Berdasarkan data Badan Pusat Statistik pada Survei Sosial Ekonomi Nasional (Susenas) Maret 2023, pada jenjang Perguruan Tinggi (PT), persentase penduduk perempuan yang berumur 15 tahun ke atas dan memiliki ijazah PT (13,66% di perkotaan dan 6,32% di pedesaan) lebih tinggi dibandingkan laki-laki (12,76% di perkotaan dan 5,35% di pedesaan), data tersebut menunjukkan bahwa persentase perempuan yang memiliki ijazah perguruan tinggi lebih tinggi dibandingkan laki-laki, baik di perkotaan maupun pedesaan. Hal ini menunjukkan bahwa banyak perempuan mengejar pendidikan dan karir yang merupakan indikator penting dari independensi. Selain itu, hal ini juga sejalan dengan tren banyaknya perempuan menunda pernikahan untuk fokus pada karir dan pengembangan diri yang menunjukkan perubahan paradigma dalam peran gender.
ADVERTISEMENT
Tantangan Menjadi Pria Mapan
Di sisi lain, pria menghadapi tekanan sosial yang besar untuk memenuhi standar “mapan” yang ditetapkan oleh masyarakat. Berdasarkan data Badan Pusat Statistik(BPS), pada tahun 2023, TPT laki-laki sebesar 5,42% lebih besar dibandingkan perempuan yang berada di angka 5,15%, yang berarti tingkat pengangguran laki-laki lebih tinggi dibandingkan perempuan. Banyaknya jumlah pengangguran laki-laki berkaitan dengan ekspetasi sosial tentang pria mapan yang sering kali dikaitkan dengan stabilitas finansial dan pekerjaan konvensional. Pekerjaan yang non konvensional seperti freelancer kerap dianggap belum mapan dibandingkan pekerjaan yang bersifat konvensional. Selain itu, stigma bahwa tugas seorang laki-laki adalah pencari nafkah utama menjadi beban bagi mereka, terutama di era sekarang, perempuan juga berkontribusi besar terhadap pendapatan keluarga. Tekanan sosial ini mencerminkan bagaimana norma gender tradisional masih mendikte peran pria dan wanita di masyarakat.
ADVERTISEMENT
Pelajaran dari Kontroversi
kasus Prilly memberi pelajaran bagi kita bahwa sejatinya, independensi dan kemapanan bukan tentang kompetisi antara pria dan wanita, sebaliknya, keduanya adalah kualitas yang perlu diraih bersama untuk menjadi versi terbaik dari diri sendiri dan bersama-sama menciptakan kehidupan masyarakat yang adil dan setara.

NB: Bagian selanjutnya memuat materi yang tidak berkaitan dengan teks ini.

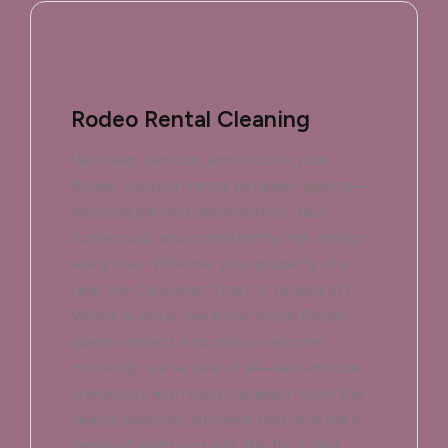
Rodeo Rental Cleaning
We clean, sanitize, and restock your
Rodeo vacation rental between guests—
ensuring perfect presentation, fast
turnaround, and consistently high ratings
every stay. Whether your property sits
near the Carquinez Strait or tucked off
Willow Avenue, we know those Rodeo
guests expect a spotless welcome.
Honestly, we’ve seen it all—last-minute
checkouts with sand tracked in from the
nearby beaches, kitchens that look like a
family of eight just left. We flip it fast.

Selain itu, Kasus Prilly ini memberikan pelajaran penting tentang bagaimana informasi di media sosial dapat dengan cepat tersebar dan seringkali menyebabkan kesalahpahaman. Oleh karena itu, penting bagi kita untuk lebih bijak dalam menyikapi informasi dan mencoba memahami konteks secara keseluruhan sebelum menarik kesimpulan. Daripada memicu perdebatan tanpa ujung, lebih baik kita menggunakan media sosial untuk berbagi pengetahuan dan membangun empati, bukan tempat untuk menjatuhkan satu sama lain.